Who’s rolling in dough?


Recently House of Representatives Whip Eric Cantor admitted that there is a problem with the disequity in wealth in this country. The brief commentary, here, is worth reading.

Probably a more honest assessment of who has, and who deserves, and how they get what, was this letter to the editor in yesterday’s Minneapolis Star Tribune. The letter could be a useful springboard for conversation; far more useful than playing the information game on Rep. Kantor’s court.

Here’s the letter:

State Rep. Carly Melin, D-Hibbing, said the Occupy Wall Street crowd is bringing a voice back to working people and the middle class. But Wall Street already gave a voice to my father, a Coca-Cola truck driver out of the Eagan plant, and to millions of working people.

In the ’80s, he researched, then invested $10,000 in a junk stock and made a fortune, in his opinion. No broker — he trusted only his own counsel. He then researched and invested in other stocks, both risky and mainstream, and made more money. Over the years, he turned the $10,000 into $4 million. Boy, did he find his voice, nagging everyone he knew to invest in the stock market.

Everyone wants the dishonest bums on Wall Street out, and no one was happier than my father when they caught a crook on Wall Street or in Washington. Melin’s real interest is in vilifying Wall Street itself. You never hear her, or others like U.S. Reps. Keith Ellison or Barney Frank, speak of how many millions of Americans of modest means became middle-class or rich when they took a chance on Wall Street.

My dad said that the way to make money for your family is to get up and go to work five days a week or more, save, and invest in the stock market. No guarantee — but when it comes to ideas that work, I would take the advice of a working man or businessman over the theories of a politician.

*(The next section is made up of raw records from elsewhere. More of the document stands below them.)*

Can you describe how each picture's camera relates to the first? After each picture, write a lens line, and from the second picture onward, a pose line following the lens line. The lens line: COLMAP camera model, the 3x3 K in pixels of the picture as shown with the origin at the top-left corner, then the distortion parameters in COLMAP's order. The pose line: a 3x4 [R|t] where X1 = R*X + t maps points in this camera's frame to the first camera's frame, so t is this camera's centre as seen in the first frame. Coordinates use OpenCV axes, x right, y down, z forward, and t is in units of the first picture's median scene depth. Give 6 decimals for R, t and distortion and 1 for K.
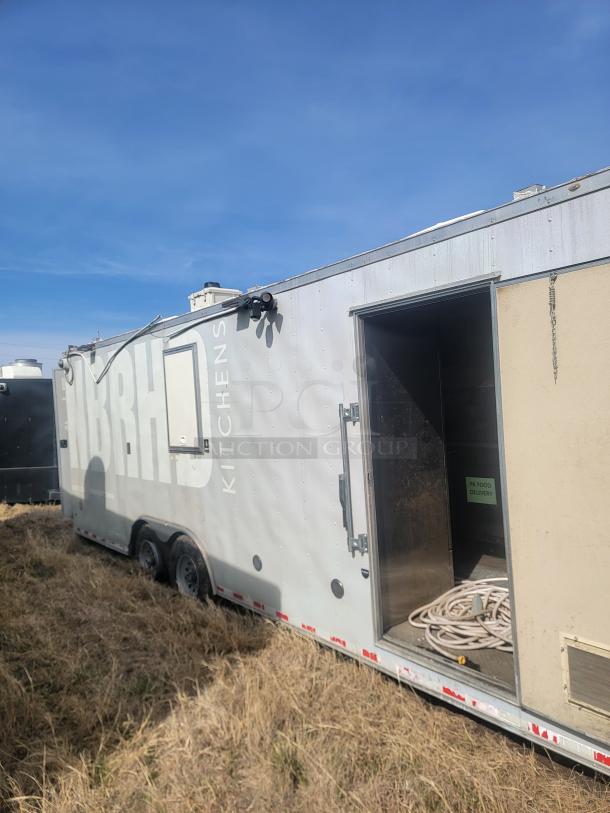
lens RADIAL K [[571.5, 0, 305.2], [0, 571.5, 405.7], [0, 0, 1]] dist [0.067921, -0.027227]
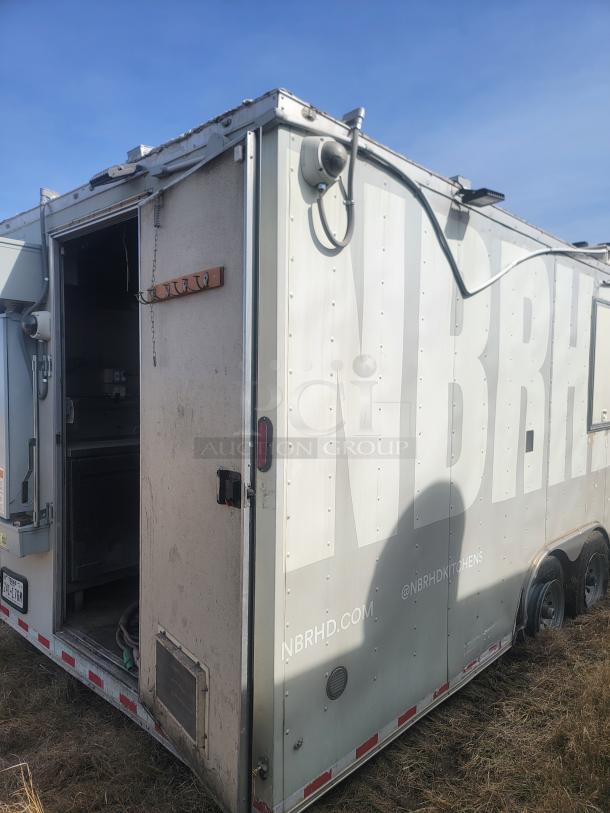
lens RADIAL K [[571.5, 0, 305.1], [0, 571.5, 409.4], [0, 0, 1]] dist [0.067921, -0.027227]
pose [[-0.142836, 0.021036, 0.989523, -0.815112], [0.010792, 0.999748, -0.019696, 0.052324], [-0.989688, 0.007866, -0.143027, 1.287530]]
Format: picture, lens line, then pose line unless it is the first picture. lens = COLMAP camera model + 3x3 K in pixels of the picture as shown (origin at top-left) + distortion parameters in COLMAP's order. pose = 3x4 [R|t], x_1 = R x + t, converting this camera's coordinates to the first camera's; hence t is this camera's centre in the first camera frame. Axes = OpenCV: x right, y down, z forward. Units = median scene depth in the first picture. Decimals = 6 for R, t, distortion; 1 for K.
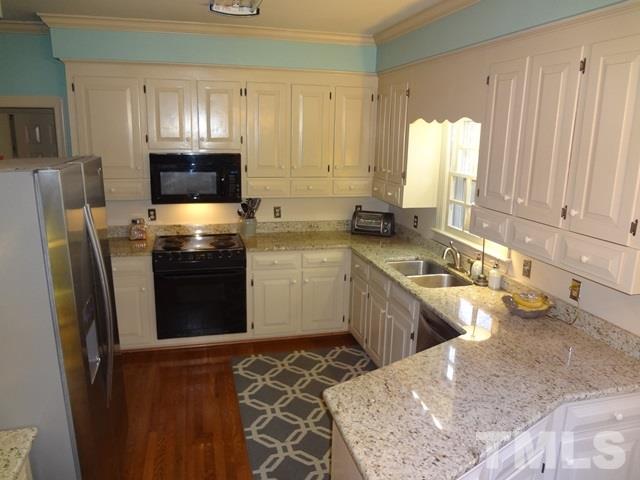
lens RADIAL K [[476.4, 0, 318.0], [0, 476.4, 240.2], [0, 0, 1]] dist [-0.059249, 0.024827]
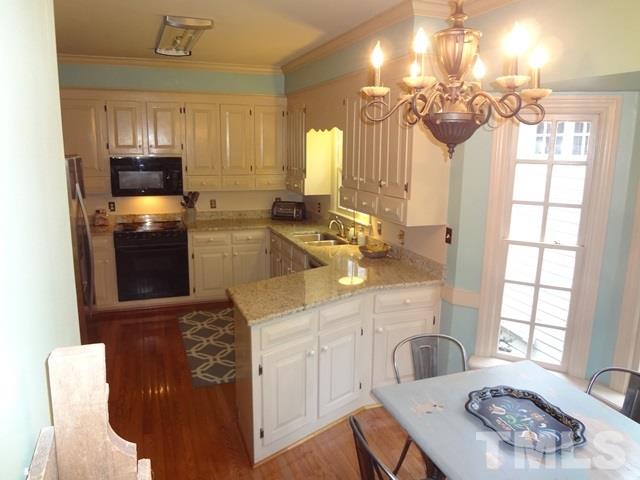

One expects a high profile politician like Cantor to distort and manipulate by omission or commission. Voluntary sharing of wealth has never worked, ever. There might be an occasional glimmer of guilt: think of those ubiquitous Carnegie libraries which still dot towns and cities nationwide. But by and large, once you get addicted to acquiring of wealth, you are equally addicted to retaining control over it.

Maureen Hansen lays out a more ordinary scenario: her Dad figures out a way to make a fast buck in Wall Street Junk Bonds, and did well.

She admits there is no guarantee of riches, but her Dad got very lucky in the casino-for-the-little-guys that is Wall Street. He basically hit the casino jackpot by gambling the American Way.

If it were only that simple.

There is a big untold back story to Ms Hansen’s fascinating letter.

One would guess her Dad is deceased. If not, he certainly will be.

If he’s lucky and his pile continues to grow, and she is an only child, will she inherit this wealth? And, if so, is this wealth she inherits wealth that she “earned”?

By accident of birthright, does she then deserve to be rich? And someone else poor?

There are endless questions in this business of wealth distribution. All that is absolutely certain is that there is a hideous imbalance in wealth in today’s United States and those have more’s have shown little or no inclination to share their bounty with those who can’t imagine such wealth, much less being able to invest in the stock market.

The “lucky duckies” who have nearly cornered the wealth in the United States have got a heckuva deal, and Eric Cantor and his ilk know it.

And they have no interest or inclination to share…. After all, they hope to participate in this largesse of the 1% themselves, someday.